There is a growing call for increasing the powers of local authority members. That is important, but with power comes the responsibility to make decisions, which was Senator Higgins’s point. This is about how we organise ourselves and make decisions.

I would have to push back a little against the suggestions of using D’Hondt and of everyone getting a turn in cathaoirleach position and so on.

This is not some sort of rotation of a privilege, it is the responsibility to pass a budget in a chamber. It is a responsibility to make the difficult decisions. One of the biggest things I find among retiring local authority members is the frustration that the council chamber is a debating chamber and not a decision-making chamber. To give a very brief example, in this debate, the majority of the parties that won the majority of the support in the Dáil received an 18-minute while the Opposition received a 48-minute allocation. That is nothing unusual to the Cathaoirleach. It happens every day in chambers right around the country and it happens every day in the Dáil as well.
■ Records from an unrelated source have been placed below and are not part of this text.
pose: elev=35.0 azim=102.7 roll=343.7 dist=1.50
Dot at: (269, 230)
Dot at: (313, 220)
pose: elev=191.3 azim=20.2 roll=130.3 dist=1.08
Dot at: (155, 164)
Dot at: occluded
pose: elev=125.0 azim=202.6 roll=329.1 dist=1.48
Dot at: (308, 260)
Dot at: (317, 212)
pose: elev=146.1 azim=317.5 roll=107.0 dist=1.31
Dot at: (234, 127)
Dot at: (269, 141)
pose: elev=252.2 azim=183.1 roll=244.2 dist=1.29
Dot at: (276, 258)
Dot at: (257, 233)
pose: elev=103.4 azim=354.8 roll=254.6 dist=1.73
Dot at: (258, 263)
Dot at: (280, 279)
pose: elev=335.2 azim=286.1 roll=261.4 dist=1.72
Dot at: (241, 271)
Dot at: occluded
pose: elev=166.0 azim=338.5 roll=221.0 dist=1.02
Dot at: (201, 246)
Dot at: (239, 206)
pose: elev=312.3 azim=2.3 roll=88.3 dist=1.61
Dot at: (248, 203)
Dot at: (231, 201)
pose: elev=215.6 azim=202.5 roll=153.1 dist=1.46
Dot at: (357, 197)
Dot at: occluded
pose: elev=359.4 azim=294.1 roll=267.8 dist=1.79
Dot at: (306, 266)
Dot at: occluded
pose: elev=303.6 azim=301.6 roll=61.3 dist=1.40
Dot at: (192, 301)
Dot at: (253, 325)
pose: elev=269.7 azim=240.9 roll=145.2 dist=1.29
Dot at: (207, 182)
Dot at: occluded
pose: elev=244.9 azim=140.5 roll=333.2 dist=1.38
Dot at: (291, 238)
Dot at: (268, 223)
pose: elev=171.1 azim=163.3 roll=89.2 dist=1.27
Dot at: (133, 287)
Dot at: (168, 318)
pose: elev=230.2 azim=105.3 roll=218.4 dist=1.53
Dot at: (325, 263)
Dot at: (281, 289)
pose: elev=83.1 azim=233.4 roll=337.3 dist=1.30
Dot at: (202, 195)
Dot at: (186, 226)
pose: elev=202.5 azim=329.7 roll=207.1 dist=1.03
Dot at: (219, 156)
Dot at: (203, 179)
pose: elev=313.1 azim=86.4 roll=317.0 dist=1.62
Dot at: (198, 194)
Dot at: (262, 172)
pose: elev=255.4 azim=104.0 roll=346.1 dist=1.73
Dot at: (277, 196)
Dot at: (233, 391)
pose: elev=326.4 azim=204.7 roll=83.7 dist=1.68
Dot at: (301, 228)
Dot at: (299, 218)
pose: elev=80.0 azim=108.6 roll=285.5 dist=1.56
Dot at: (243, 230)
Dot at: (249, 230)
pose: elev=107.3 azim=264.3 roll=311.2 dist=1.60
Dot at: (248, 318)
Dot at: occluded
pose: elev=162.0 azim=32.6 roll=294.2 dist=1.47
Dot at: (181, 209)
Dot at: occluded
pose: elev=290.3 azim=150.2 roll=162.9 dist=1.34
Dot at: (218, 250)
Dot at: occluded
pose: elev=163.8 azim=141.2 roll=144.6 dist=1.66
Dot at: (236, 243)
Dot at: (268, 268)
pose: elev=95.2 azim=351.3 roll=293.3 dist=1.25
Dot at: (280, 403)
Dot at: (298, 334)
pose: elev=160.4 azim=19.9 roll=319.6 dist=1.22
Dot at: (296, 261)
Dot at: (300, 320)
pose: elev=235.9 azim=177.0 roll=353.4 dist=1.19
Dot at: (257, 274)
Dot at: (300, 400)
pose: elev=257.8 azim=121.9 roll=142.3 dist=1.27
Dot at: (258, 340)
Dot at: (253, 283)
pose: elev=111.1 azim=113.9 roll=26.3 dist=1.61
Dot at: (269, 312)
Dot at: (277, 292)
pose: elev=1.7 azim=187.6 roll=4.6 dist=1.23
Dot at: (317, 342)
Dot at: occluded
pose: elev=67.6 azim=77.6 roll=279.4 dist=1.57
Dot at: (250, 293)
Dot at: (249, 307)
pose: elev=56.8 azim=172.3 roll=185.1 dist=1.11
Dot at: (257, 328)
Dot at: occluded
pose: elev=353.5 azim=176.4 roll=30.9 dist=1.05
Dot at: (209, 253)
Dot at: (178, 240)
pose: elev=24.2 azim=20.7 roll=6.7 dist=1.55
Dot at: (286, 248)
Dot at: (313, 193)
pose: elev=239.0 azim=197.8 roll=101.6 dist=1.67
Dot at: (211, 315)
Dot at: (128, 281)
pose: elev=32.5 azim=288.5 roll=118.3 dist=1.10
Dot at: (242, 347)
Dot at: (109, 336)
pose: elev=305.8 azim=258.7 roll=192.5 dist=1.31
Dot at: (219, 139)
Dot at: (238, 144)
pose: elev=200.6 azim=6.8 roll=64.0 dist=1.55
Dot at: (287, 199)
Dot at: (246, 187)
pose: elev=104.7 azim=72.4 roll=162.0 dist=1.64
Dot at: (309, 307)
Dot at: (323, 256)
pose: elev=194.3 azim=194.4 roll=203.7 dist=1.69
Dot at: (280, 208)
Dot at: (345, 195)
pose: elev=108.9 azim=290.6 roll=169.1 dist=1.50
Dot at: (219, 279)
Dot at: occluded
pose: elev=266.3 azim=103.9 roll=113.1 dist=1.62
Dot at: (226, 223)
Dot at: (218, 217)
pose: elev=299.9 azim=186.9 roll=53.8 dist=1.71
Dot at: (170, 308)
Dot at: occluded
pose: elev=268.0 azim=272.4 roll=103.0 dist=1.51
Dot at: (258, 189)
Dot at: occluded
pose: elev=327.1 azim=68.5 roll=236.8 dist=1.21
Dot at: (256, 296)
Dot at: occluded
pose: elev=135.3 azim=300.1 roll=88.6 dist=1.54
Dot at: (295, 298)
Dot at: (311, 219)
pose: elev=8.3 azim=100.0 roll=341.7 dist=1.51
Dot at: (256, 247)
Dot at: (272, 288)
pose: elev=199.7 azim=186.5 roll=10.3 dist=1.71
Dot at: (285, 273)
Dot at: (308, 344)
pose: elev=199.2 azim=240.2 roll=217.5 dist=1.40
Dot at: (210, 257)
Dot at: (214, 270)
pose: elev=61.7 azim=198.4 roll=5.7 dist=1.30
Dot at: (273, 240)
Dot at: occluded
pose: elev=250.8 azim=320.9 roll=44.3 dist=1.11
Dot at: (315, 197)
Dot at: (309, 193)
With increasing powers comes the responsibility to make decisions and that often involves people coming together, whether they are in a party or not, or are an independent or in a technical group or whatever. If involves making difficult decisions and that is the corollary to increasing the powers we have. The biggest example of that is that we all agree the city and county managers have too much power. Every councillor in every local authority around the country now has the ability to strip their chief executive of the powers and to invest them in a directly-elected person. One might not agree with that system but it is a far better system than the current one. Every single councillor in every local authority now has that power to trigger a plebiscite. The question is whether people will be willing to take that responsibility and go for it.